Collected data entries
● ● ● ● ● ● ●
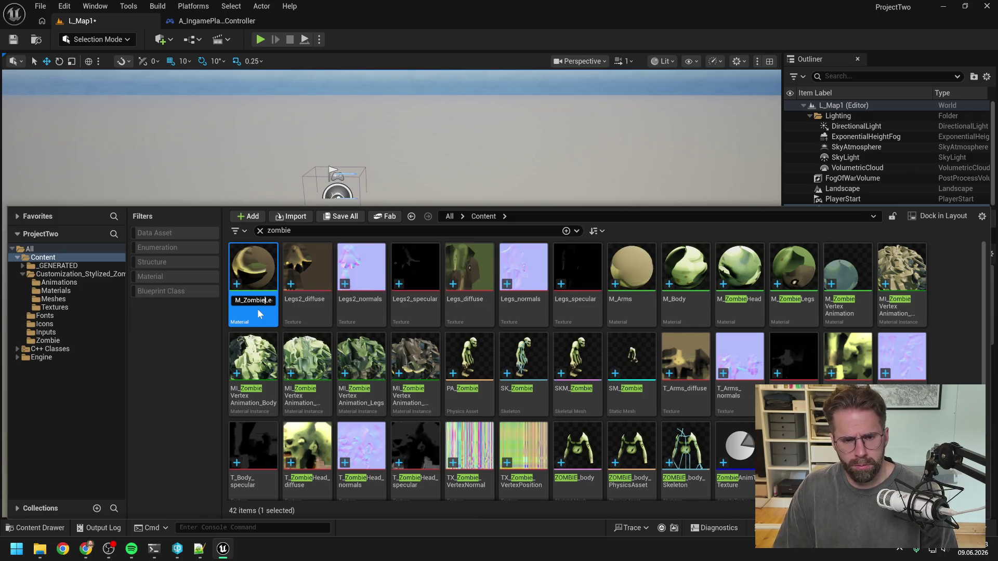
key("Return")
Prefix the Legs2 diffuse and normals textures to T_ZombieLegs2_diffuse and T_ZombieLegs2_normals
left_click(255, 312)
key("F2")
key("Home")
type("T_Zombie")
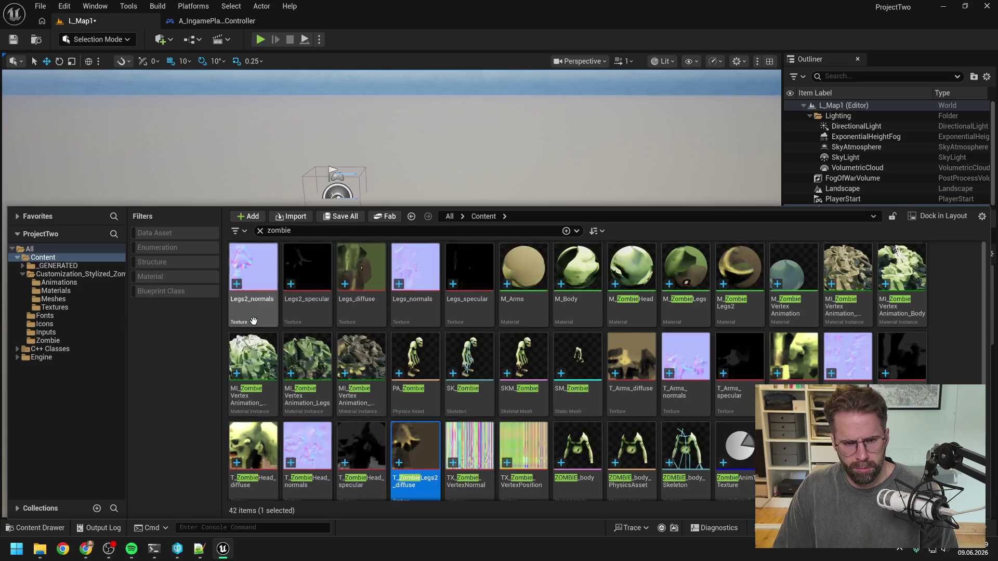
left_click(255, 316)
key("F2")
key("Home")
type("T_")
● ● ● ● ● ● ●
**Task**
Give back every record above word for word; the pictures have no place in it.

**Exercise answer**
key("Return")
Prefix the Legs2 diffuse and normals textures to T_ZombieLegs2_diffuse and T_ZombieLegs2_normals
left_click(255, 312)
key("F2")
key("Home")
type("T_Zombie")
left_click(255, 316)
key("F2")
key("Home")
type("T_")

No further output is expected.